#### [DIRECTIONS FOR THIS TASK]
Could you reproduce, word for word, everything below from the line containing "Seismic Response Validation" down to the line containing "We provide 90 days warranty. *", with both of those lines included and no others?

#### [RECORDS PROVIDED]
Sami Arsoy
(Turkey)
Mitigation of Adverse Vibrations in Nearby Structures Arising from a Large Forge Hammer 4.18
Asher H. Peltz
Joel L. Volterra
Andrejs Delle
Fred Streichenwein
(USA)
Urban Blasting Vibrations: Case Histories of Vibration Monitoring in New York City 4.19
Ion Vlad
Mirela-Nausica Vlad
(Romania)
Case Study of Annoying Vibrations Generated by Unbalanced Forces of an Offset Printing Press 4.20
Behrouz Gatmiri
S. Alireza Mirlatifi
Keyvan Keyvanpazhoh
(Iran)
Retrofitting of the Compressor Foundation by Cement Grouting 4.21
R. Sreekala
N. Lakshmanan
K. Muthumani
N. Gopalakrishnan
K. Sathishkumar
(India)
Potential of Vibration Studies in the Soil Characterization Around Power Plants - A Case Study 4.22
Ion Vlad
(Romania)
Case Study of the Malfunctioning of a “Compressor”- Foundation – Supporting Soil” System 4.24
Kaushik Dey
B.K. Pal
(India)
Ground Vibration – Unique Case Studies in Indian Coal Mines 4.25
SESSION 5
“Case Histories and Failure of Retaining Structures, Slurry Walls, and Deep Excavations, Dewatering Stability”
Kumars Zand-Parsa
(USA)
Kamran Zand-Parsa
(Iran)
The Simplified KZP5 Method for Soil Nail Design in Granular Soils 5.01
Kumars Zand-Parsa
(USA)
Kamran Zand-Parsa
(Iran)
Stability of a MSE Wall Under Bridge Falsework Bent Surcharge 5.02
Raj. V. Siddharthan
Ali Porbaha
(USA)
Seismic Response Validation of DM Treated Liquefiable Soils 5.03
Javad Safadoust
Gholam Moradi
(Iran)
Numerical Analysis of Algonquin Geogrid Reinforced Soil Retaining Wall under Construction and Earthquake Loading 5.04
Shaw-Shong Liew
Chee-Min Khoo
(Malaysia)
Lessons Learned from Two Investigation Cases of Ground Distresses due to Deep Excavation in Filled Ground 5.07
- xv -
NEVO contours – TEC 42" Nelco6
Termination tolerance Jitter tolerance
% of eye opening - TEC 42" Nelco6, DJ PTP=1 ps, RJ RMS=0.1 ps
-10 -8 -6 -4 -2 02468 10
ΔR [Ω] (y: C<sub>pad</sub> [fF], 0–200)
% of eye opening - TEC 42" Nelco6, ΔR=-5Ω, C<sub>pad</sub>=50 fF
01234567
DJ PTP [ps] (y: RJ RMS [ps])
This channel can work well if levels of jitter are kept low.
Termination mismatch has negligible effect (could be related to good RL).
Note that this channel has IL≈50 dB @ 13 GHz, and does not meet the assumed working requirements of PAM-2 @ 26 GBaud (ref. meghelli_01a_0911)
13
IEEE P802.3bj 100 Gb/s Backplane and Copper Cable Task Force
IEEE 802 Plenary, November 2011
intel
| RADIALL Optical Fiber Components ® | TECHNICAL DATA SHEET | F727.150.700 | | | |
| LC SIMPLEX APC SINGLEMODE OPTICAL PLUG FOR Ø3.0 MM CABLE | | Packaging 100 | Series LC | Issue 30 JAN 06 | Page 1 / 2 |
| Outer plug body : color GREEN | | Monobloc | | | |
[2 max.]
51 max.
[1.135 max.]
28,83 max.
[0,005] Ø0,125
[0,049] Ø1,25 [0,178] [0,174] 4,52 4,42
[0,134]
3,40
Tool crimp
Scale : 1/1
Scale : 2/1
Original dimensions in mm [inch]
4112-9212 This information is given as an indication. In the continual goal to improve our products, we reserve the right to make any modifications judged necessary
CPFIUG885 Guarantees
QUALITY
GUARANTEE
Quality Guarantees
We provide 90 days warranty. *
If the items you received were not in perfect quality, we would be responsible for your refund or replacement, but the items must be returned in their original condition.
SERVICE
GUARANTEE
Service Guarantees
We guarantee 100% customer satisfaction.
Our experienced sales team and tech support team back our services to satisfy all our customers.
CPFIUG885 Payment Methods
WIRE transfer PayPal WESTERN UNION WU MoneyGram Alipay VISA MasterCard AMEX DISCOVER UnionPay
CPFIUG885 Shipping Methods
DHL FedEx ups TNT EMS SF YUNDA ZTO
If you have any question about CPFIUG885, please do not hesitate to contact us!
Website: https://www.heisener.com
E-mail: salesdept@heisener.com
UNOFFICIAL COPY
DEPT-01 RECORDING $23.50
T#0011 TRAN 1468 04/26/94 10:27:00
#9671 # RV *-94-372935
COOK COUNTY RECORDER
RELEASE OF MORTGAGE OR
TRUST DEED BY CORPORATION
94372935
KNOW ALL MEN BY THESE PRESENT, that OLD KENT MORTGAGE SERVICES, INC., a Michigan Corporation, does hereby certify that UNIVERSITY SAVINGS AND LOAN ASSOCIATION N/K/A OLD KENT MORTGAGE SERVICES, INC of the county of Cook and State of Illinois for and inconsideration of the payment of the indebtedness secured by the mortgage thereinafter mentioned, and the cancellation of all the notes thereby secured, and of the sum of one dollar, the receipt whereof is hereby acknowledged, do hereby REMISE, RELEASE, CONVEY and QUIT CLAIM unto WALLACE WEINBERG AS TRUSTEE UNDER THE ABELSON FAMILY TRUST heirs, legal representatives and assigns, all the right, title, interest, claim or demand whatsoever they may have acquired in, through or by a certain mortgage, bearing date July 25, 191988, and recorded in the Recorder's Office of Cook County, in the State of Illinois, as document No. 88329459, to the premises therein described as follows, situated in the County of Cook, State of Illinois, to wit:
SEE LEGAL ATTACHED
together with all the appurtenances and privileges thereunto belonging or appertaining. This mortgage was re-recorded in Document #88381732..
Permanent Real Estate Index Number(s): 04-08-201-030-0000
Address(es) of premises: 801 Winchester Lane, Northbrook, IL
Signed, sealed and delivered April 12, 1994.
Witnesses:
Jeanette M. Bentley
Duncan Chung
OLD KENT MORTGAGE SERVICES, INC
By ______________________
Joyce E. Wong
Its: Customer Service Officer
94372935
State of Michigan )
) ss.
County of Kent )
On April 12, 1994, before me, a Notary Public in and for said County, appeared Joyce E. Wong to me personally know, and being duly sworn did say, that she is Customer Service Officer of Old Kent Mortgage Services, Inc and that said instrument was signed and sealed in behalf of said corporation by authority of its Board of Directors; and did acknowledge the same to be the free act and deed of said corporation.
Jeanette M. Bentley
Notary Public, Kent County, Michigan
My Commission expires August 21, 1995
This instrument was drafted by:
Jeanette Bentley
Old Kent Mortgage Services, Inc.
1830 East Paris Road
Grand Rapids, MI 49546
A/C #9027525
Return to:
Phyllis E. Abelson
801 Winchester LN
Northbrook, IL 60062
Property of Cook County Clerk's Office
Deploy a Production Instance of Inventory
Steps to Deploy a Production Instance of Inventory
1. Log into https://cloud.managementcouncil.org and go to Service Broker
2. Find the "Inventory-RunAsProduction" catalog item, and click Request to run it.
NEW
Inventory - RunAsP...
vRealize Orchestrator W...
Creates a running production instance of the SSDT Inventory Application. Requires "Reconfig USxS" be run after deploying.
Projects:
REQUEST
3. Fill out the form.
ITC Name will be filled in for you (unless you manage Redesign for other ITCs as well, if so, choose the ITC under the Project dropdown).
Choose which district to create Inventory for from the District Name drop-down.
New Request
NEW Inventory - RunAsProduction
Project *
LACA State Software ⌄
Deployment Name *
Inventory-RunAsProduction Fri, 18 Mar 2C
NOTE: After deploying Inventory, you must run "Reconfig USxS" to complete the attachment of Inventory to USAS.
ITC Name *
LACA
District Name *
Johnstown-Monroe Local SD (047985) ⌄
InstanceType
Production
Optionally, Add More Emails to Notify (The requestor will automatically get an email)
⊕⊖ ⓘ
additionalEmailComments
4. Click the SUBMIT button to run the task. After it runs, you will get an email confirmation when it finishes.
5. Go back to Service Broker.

#### [SOLUTION FOR THIS TASK]
Seismic Response Validation of DM Treated Liquefiable Soils 5.03
Javad Safadoust
Gholam Moradi
(Iran)
Numerical Analysis of Algonquin Geogrid Reinforced Soil Retaining Wall under Construction and Earthquake Loading 5.04
Shaw-Shong Liew
Chee-Min Khoo
(Malaysia)
Lessons Learned from Two Investigation Cases of Ground Distresses due to Deep Excavation in Filled Ground 5.07
- xv -
NEVO contours – TEC 42" Nelco6
Termination tolerance Jitter tolerance
% of eye opening - TEC 42" Nelco6, DJ PTP=1 ps, RJ RMS=0.1 ps
-10 -8 -6 -4 -2 02468 10
ΔR [Ω] (y: C<sub>pad</sub> [fF], 0–200)
% of eye opening - TEC 42" Nelco6, ΔR=-5Ω, C<sub>pad</sub>=50 fF
01234567
DJ PTP [ps] (y: RJ RMS [ps])
This channel can work well if levels of jitter are kept low.
Termination mismatch has negligible effect (could be related to good RL).
Note that this channel has IL≈50 dB @ 13 GHz, and does not meet the assumed working requirements of PAM-2 @ 26 GBaud (ref. meghelli_01a_0911)
13
IEEE P802.3bj 100 Gb/s Backplane and Copper Cable Task Force
IEEE 802 Plenary, November 2011
intel
| RADIALL Optical Fiber Components ® | TECHNICAL DATA SHEET | F727.150.700 | | | |
| LC SIMPLEX APC SINGLEMODE OPTICAL PLUG FOR Ø3.0 MM CABLE | | Packaging 100 | Series LC | Issue 30 JAN 06 | Page 1 / 2 |
| Outer plug body : color GREEN | | Monobloc | | | |
[2 max.]
51 max.
[1.135 max.]
28,83 max.
[0,005] Ø0,125
[0,049] Ø1,25 [0,178] [0,174] 4,52 4,42
[0,134]
3,40
Tool crimp
Scale : 1/1
Scale : 2/1
Original dimensions in mm [inch]
4112-9212 This information is given as an indication. In the continual goal to improve our products, we reserve the right to make any modifications judged necessary
CPFIUG885 Guarantees
QUALITY
GUARANTEE
Quality Guarantees
We provide 90 days warranty. *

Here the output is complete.